With tonight being the last one of the Tonight Show with Conan O’Brien, I figured it was only appropriate to write a tribute to a man I’ve been watching since the fifth grade. Interestingly enough, Conan’s mix of subtle, clever, and (self-aware) stupid humor entertained me when I was ten and entertains me now at twenty-three.
With the announcement in 2004 that Conan was replacing Leno on the Tonight Show in 2009, it was bittersweet news. It was great that he’d be on the air indefinitely at an earlier time slot with more of a budget and a bigger audience; but it also worried me that Conan might be forced to become vanilla, lame, and not funny. Why?

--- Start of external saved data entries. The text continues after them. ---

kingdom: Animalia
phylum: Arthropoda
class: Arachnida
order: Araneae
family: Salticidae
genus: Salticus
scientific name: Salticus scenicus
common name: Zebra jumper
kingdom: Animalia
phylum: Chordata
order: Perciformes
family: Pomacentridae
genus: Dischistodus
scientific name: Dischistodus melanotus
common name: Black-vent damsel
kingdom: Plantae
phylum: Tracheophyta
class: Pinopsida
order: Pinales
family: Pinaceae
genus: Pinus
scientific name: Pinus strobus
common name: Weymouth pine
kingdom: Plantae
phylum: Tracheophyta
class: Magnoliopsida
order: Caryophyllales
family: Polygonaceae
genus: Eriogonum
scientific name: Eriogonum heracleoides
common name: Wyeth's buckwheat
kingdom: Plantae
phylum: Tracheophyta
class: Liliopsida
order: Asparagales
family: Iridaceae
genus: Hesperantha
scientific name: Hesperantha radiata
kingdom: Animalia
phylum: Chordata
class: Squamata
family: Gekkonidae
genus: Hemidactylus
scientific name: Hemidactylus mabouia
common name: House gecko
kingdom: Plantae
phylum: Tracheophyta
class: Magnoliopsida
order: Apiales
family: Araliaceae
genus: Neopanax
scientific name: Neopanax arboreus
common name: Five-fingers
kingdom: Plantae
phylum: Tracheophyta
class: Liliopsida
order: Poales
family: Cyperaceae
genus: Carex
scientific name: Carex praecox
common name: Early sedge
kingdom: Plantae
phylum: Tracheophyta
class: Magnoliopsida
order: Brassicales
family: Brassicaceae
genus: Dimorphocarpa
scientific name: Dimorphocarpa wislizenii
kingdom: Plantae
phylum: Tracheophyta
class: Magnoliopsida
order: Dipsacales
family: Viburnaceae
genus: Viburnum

Because with Jay Leno being the host for seventeen years, what else was I to expect?
“Indefinitely” turned into seven months for Conan, while his late night predecessors obviously had several years. This whole drama with NBC, O’Brien, and Leno is certainly not the most important thing going on in the world right now – and Conan makes a point of mentioning this every show while asking his audience to donate to help Haiti. But as far as television goes, it’s a major disappointment.
Conan may be a generational thing. After all, my generation happens to largely prefer O’Brien to Leno, or even Letterman sometimes. In a way we grew up with him. He was able to make us laugh all these years while we were going through puberty, sneakily staying up later than our bedtimes to watch him even though we had to get up for school at 6 in the morning, graduating high school, and throughout our formative college years when we officially became young adults.
Really, it’s no wonder this “Facebook and Twitter” generation has paraded the streets and the internet in defense of Conan O’Brien near the end of his show. So on behalf of all of us, I’d like to say thanks to “Coco” for all the laughs. We sure as hell hope they continue on another network in the near future.